## Goal
Convert the items below into a two-column CSV with the header text,settings. Give one row per item, with its text and its darktable settings each in a single quoted field, line breaks replaced by spaces, and the pictures left out.

## Data for the task
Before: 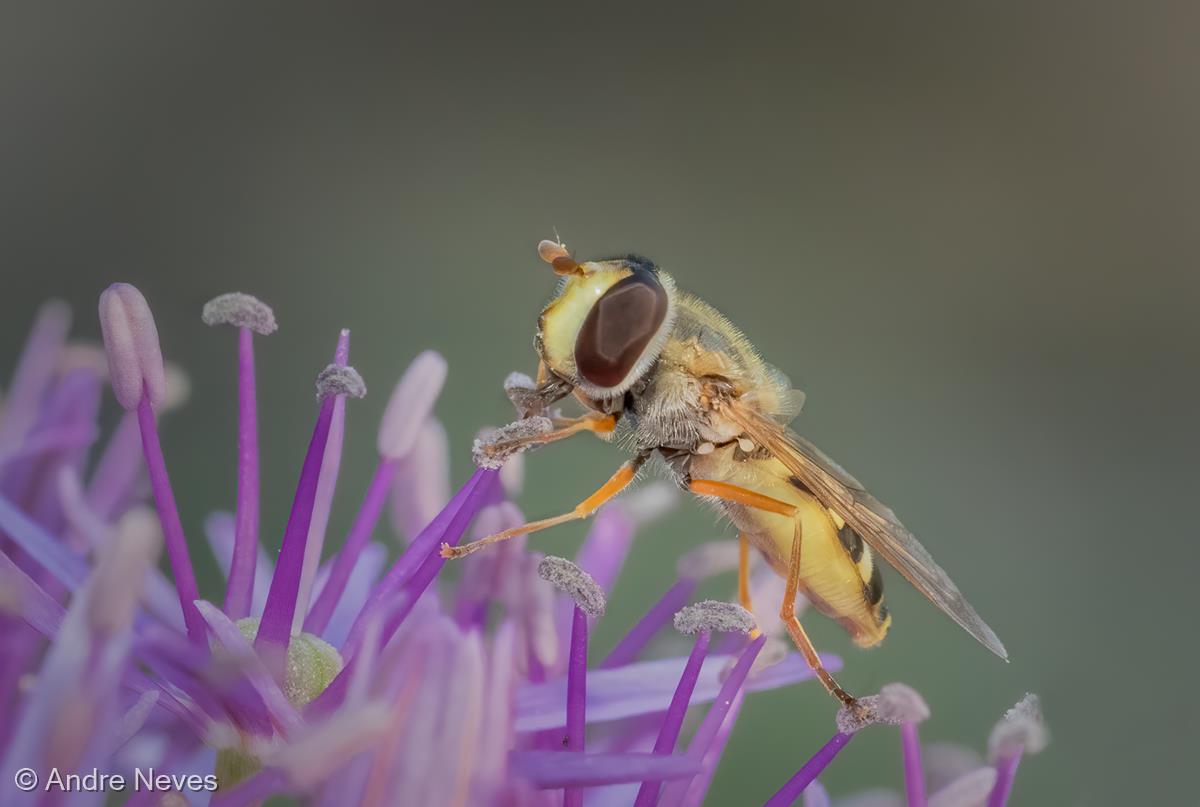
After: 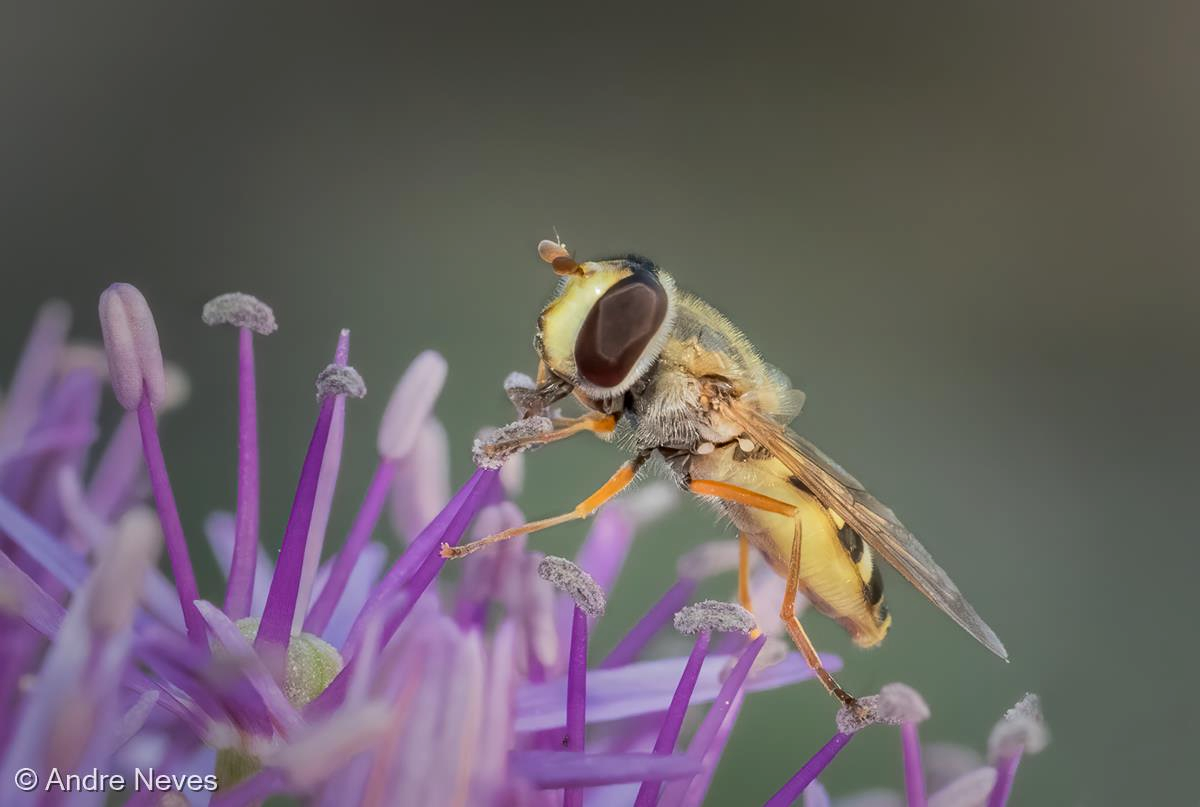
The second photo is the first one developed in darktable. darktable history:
tone equalizer: -8 EV -0.417 EV, -7 EV -0.389 EV, -6 EV -0.333 EV, -5 EV -0.222 EV, -3 EV 0.222 EV, -2 EV 0.333 EV, -1 EV 0.389 EV, +0 EV 0.417 EV, edges refinement/feathering 500, mask exposure compensation -1.57 EV, preserve details no
exposure: black level correction 0.001, exposure -0.125 EV, compensate exposure bias true, compensate highlight preservation false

## Correct output
text,settings
"Before: After: The second photo is the first one developed in darktable. darktable history:","tone equalizer: -8 EV -0.417 EV, -7 EV -0.389 EV, -6 EV -0.333 EV, -5 EV -0.222 EV, -3 EV 0.222 EV, -2 EV 0.333 EV, -1 EV 0.389 EV, +0 EV 0.417 EV, edges refinement/feathering 500, mask exposure compensation -1.57 EV, preserve details no exposure: black level correction 0.001, exposure -0.125 EV, compensate exposure bias true, compensate highlight preservation false"